I'm on a corporate network trying to write a JSoup web scraper in Java, and I can't seem to connect.

To test things out, when I run the following code, it gives me a java.netConnectException: Connection refused.

    Socket socket = null;
    try {
        socket = new Socket("google.com", 80)
        System.out.println("it works!");
    } finally {            
        if (socket != null) try { socket.close(); } catch(IOException e) {}
    }

For the record, my JSoup code looks like this:

    Connection con = Jsoup.connect("http://en.wikipedia.org/wiki/Main_Page");
    Document doc = con.get();

When I run it alone, it gives me a TimeOut exception (even after alotting it a generous timeout). What should I do to get it to work within my network?

Slothario
  • 2,830
  • 3
  • 31
  • 47
  • 1
    Have you tried Googling JSoup and Proxy? – matt freake Feb 19 '13 at 15:54
  • Lets start from the beginning. Do you have direct access to the Internet on your computer or you use corporate network proxy? – vacuum Feb 19 '13 at 16:05
  • No, port 80 will not be wide open in a corporate environment. In Internet Explorer, go to Tools -> Internet Options. Left click the Connections Tab. Left click the LAN settings button. At the bottom of the LAN settings dialog, will be the proxy information you need to put in your Java code. – Gilbert Le Blanc Feb 19 '13 at 16:05

1 Answers1

2

I found a solution: I had to simply find my proxy and set it in my code.

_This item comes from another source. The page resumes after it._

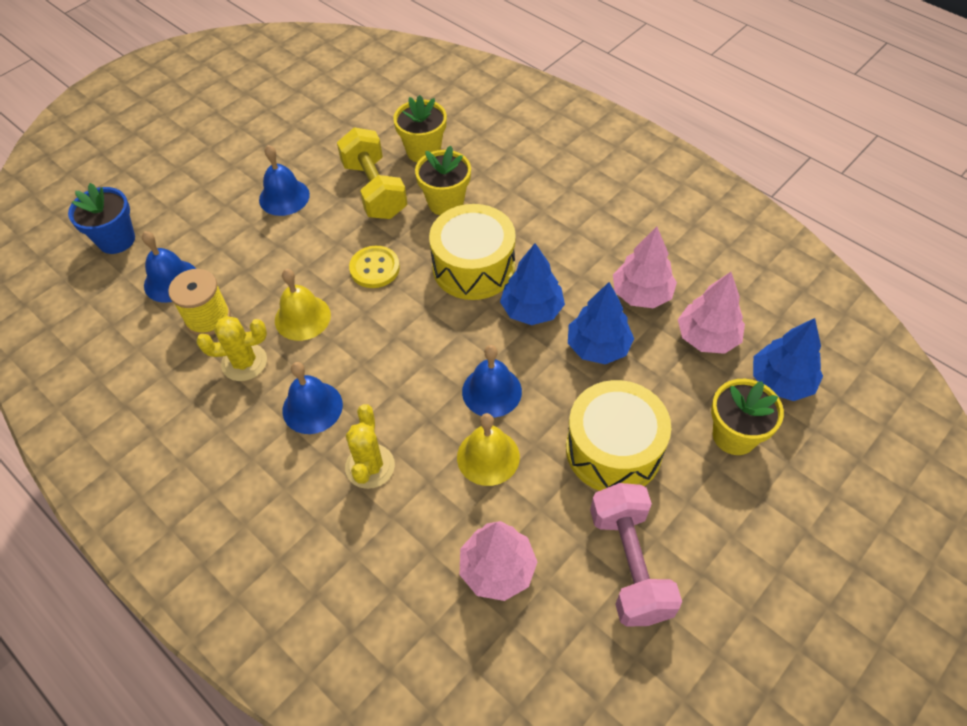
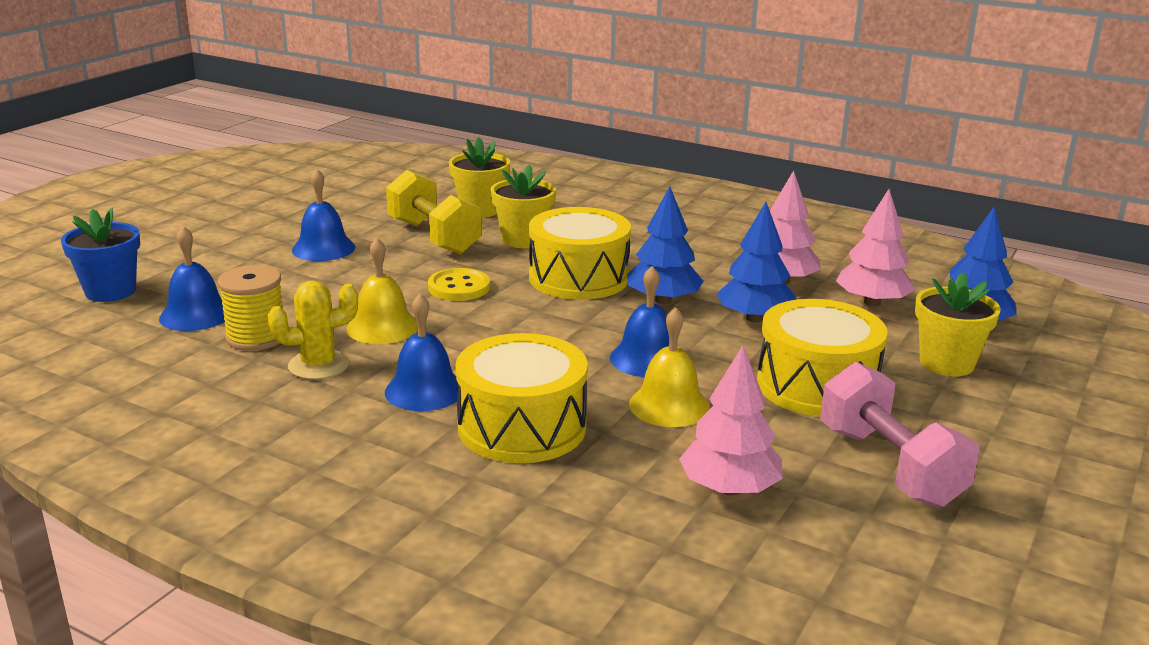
camera: 15 degrees left, 30 degrees down
(370, 466) = (522, 427): yellow cactus -> yellow drum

// if you use https, set it here too
System.setProperty("http.proxyHost", "<proxyip>"); // set proxy server
System.setProperty("http.proxyPort", "<proxyport>"); // set proxy port

Document doc = Jsoup.connect("http://your.url.here").get(); // Jsoup now connects via proxy

Also, you might need to set the user agent. I left the "referrer" code in there, although I don't think it's necessary in most cases. Note that the userAgent is made up in case the web server you're accessing discriminates against machines.

doc = Jsoup.connect("https://www.facebook.com/")
  .userAgent("Mozilla/5.0 (Windows; U; WindowsNT 5.1; en-US; rv1.8.1.6) Gecko/20070725 Firefox/2.0.0.6")
  .referrer("http://www.google.com")
  .get();
Community
  • 1
  • 1
Slothario
  • 2,830
  • 3
  • 31
  • 47